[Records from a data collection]
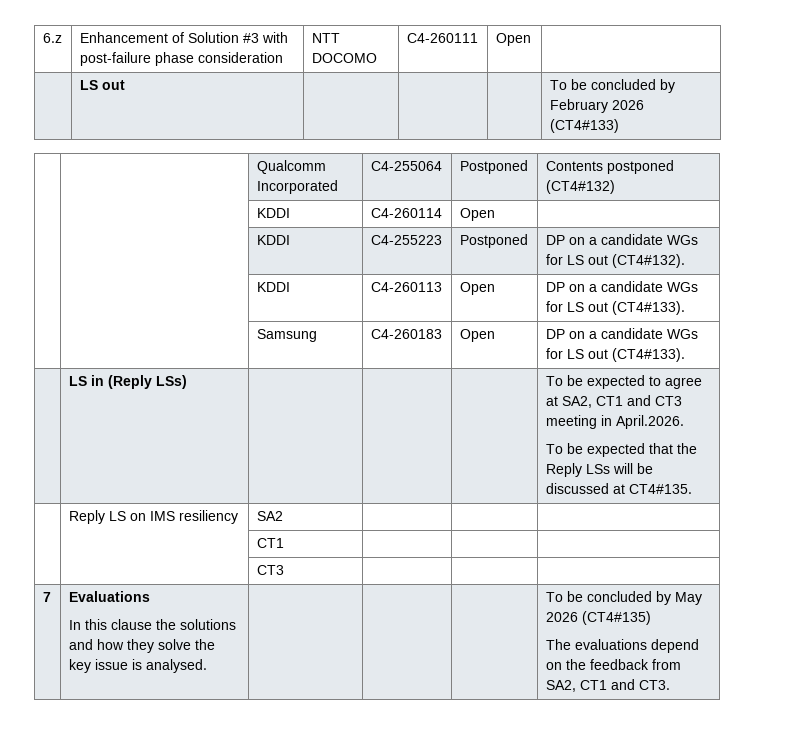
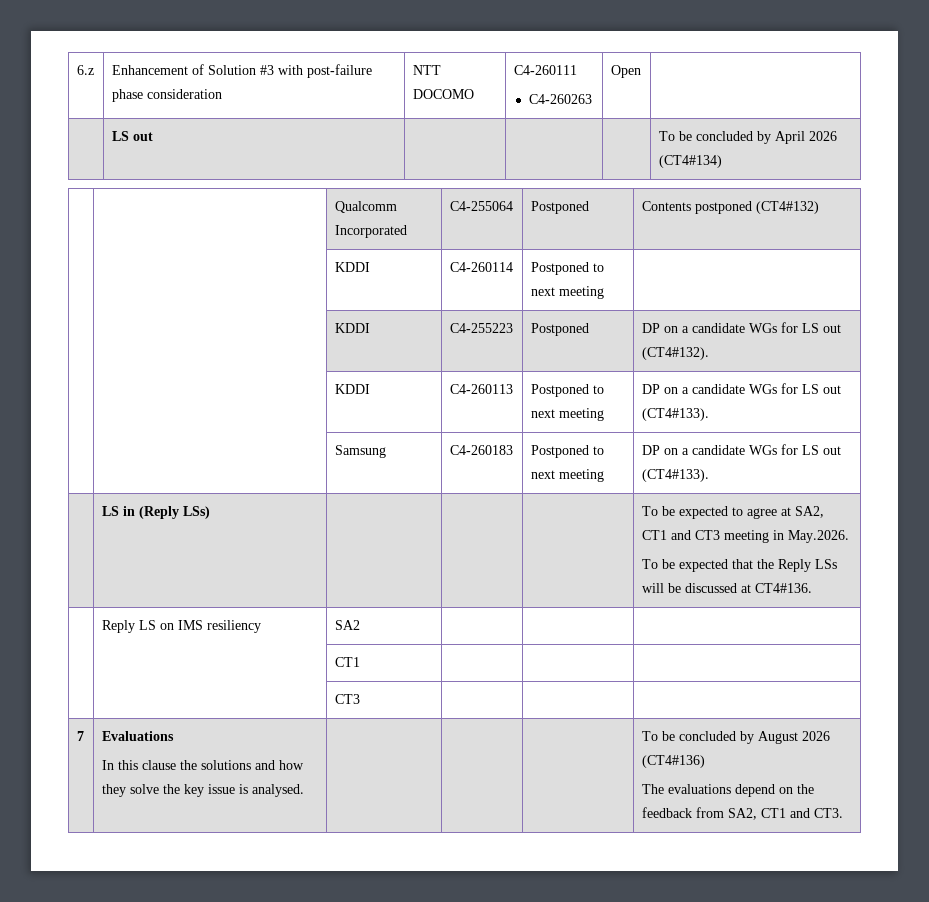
(478, 38) none -> [529,94,593,104] // C4-260263
[549,99,644,113] [549,119,619,133] February 2026 (CT4#133) -> [774,131,837,144] [658,155,722,168] April 2026 (CT4#134)
[459,208,495,221] Open -> [530,262,604,275] [530,286,604,299] Postponed to next meeting
[459,282,495,295] Open -> [530,384,604,397] [530,408,604,421] Postponed to next meeting
[459,329,495,342] Open -> [530,445,604,458] [530,469,604,482] Postponed to next meeting
[615,415,684,429] April.2026. -> [787,530,849,543] May.2026.
[628,484,692,494] CT4#135. -> [754,583,812,593] CT4#136.
[674,592,702,605] [545,611,651,625] May 2026 (CT4#135) -> [757,731,830,744] [641,755,705,768] August 2026 (CT4#136)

* Exercise objective *
Give back, exactly and with nothing added, the lines from the line containing "[615,415,684,429] April.2026. ->" through the final line of the records above, both of them included.

* Your response *
[615,415,684,429] April.2026. -> [787,530,849,543] May.2026.
[628,484,692,494] CT4#135. -> [754,583,812,593] CT4#136.
[674,592,702,605] [545,611,651,625] May 2026 (CT4#135) -> [757,731,830,744] [641,755,705,768] August 2026 (CT4#136)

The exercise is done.